Букстехуде слушал, не перебивая. Когда музыка стихла, долго молчал.
— Хорошо, — сказал наконец. — Очень хорошо для провинциала. Но есть вещи, которым нельзя научиться по нотам. Их можно только увидеть и услышать.
— Что именно, маэстро?
— Как превратить технику в поэзию. Как сделать орган не инструментом, а голосом души. Оставайтесь. Покажу.
Четыре недели превратились в четыре месяца. Себастьян жил при церкви, помогал маэстро в богослужениях, слушал его игру, перенимал секреты мастерства. Букстехуде не столько учил, сколько показывал — своим примером, своей музыкой.
— Видите, юноша, — говорил он, исполняя очередную фантазию, — орган — это не просто инструмент. Это целый оркестр, целый мир звуков. Каждый регистр имеет свой характер, свою душу. Научитесь говорить с ними — и они расскажут вам тайны, недоступные другим.
Но самым важным были не технические уроки, а понимание назначения церковной музыки.
— Мы играем не для себя, — объяснял Букстехуде, — и не для публики. Мы играем для Бога. Каждая нота — это молитва, каждая фраза — это восхваление. Помните об этом, и тогда ваша музыка станет мостом между земным и небесным.
Эти слова легли в основу всего творчества Себастьяна. Он понял: его призвание не в том, чтобы развлекать людей, а в том, чтобы возвышать их души.
В апреле 1706 года пришло время возвращаться. Букстехуде проводил ученика с грустью.
— Жаль расставаться, — сказал старый мастер. — У вас большое будущее. Только помните: талант — это не привилегия, а ответственность. Бог дал вам дар не для того, чтобы вы прославились, а для того, чтобы прославили Его.
— Я постараюсь быть достойным, маэстро.
— Уверен, что так и будет. И еще одно. Не размениваться на мелочи. У вас масштаб большого композитора. Не тратьте его на пустяки.
Дорога домой показалась короче. Себастьян шел, переполненный новыми знаниями, новыми идеями, новым пониманием своего призвания. В голове звучали мелодии — будущие токкаты, фуги, хоральные прелюдии.
Но в Арнштадте его ждал холодный душ.
— Херр Бах! — возмущенно встретил его пастор Штрекфус. — Где вы были четыре месяца?!
— В командировке, господин пастор.
— Какой командировке?

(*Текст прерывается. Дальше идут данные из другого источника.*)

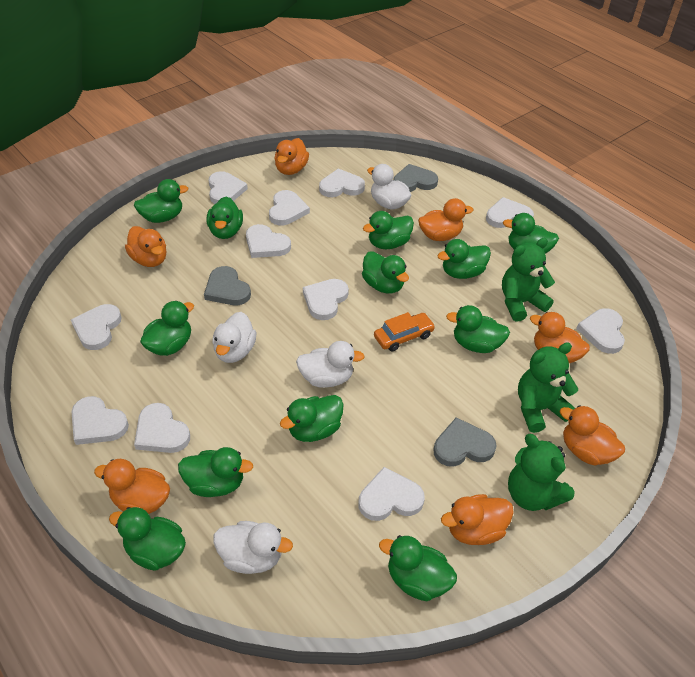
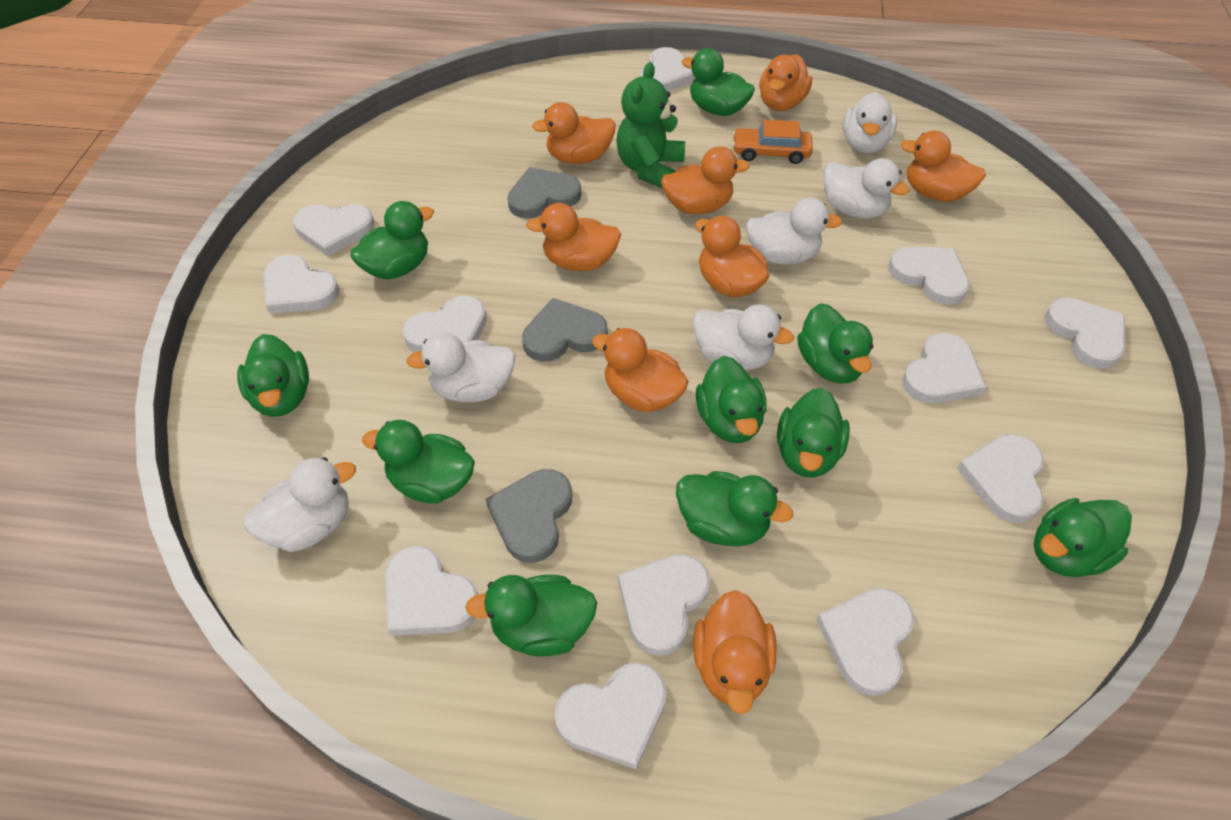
green duck: 12 -> 10
green teddy bear: 3 -> 1
orange duck: 7 -> 8
white duck: 4 -> 6
white heart: 11 -> 12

Вы просили отпуск на четыре недели!
— Дела затянулись.
— Какие дела? Вы самовольно покинули службу! Консистория требует объяснений!

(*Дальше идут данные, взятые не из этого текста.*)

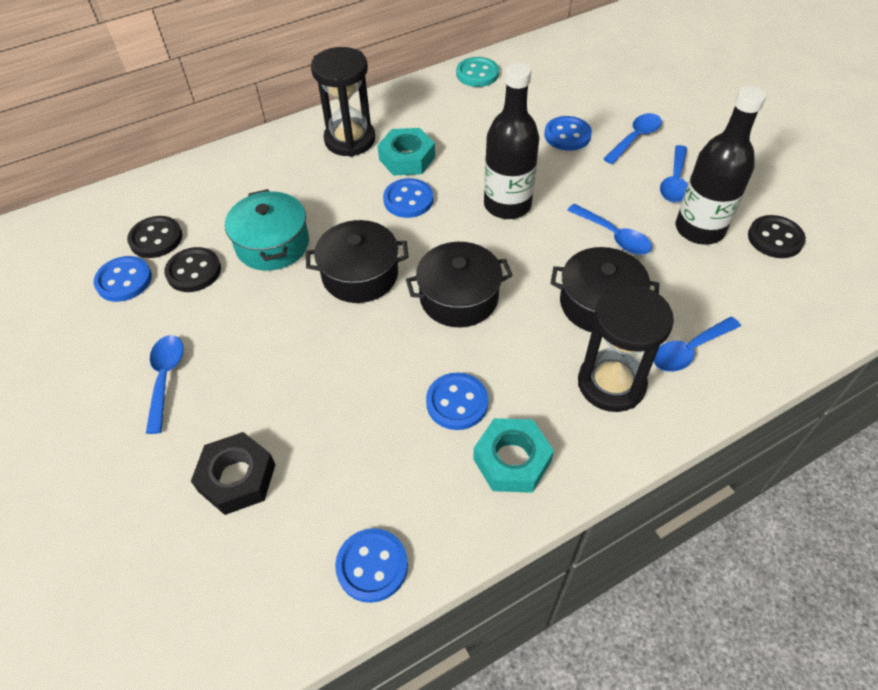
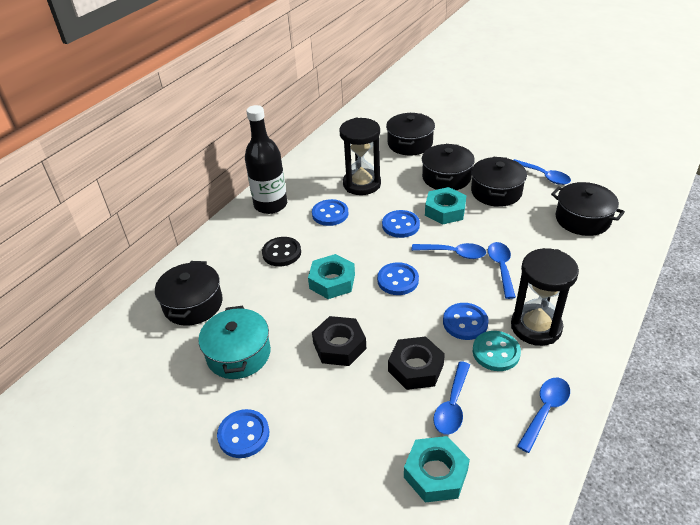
black bottle: 2 -> 1
black button: 3 -> 1
black nut: 1 -> 2
black pot: 3 -> 5
turquoise nut: 2 -> 3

Объяснения не помогли. Духовное начальство было возмущено самоуправством молодого органиста. А тут еще одна неприятность — певчие, отвыкшие от дисциплины, окончательно распустились.
Конфликт достиг апогея в августе. После очередной ссоры Гейерсбах оскорбил Себастьяна публично, назвав его "самодуром и выскочкой". Тот не выдержал и вызвал обидчика на поединок.
— Как смеешь?! — взревел Себастьян, схватив певчего за грудки. — Я тебе покажу, кто здесь выскочка!
— Помогите! — завопил Гейерсбах. — Органист дерется!
Драку разняли, но скандал получился громкий. Консистория вызвала Себастьяна на ковер.
— Объясните ваше поведение, — потребовал суперинтендант Штейнбах.
— Я защищал свою честь.
— Драками? Это недостойно служителя церкви!
— А клевета достойна?
— Не дерзите! Вы здесь не для того, чтобы драться, а для того, чтобы служить Богу!
— Я и служу. Но не позволю плевать в душу!
Отношения с начальством были окончательно испорчены. Себастьян понял: в Арнштадте ему больше не место. Но уходить не хотелось — орган был прекрасный, возможности для творчества безграничные.
Выход нашелся неожиданно. В соседнем Мюльхаузене освободилось место органиста — старый Иоганн Георг Ахилле умер от чахотки. Городской совет искал замену.
— Херр Бах, — сказал ему граф Шварцбург, — не хотите ли попробовать свои силы в Мюльхаузене? Там платят лучше, и народ более музыкальный.
— С радостью, ваше сиятельство.
— Тогда я дам рекомендацию. Несмотря на все разногласия, вы талантливый музыкант.
В феврале 1707 года Себастьян держал экзамен в церкви святого Власия в Мюльхаузене. Сыграл фугу, хорал-прелюдию, импровизацию на заданную тему. Городские отцы были впечатлены.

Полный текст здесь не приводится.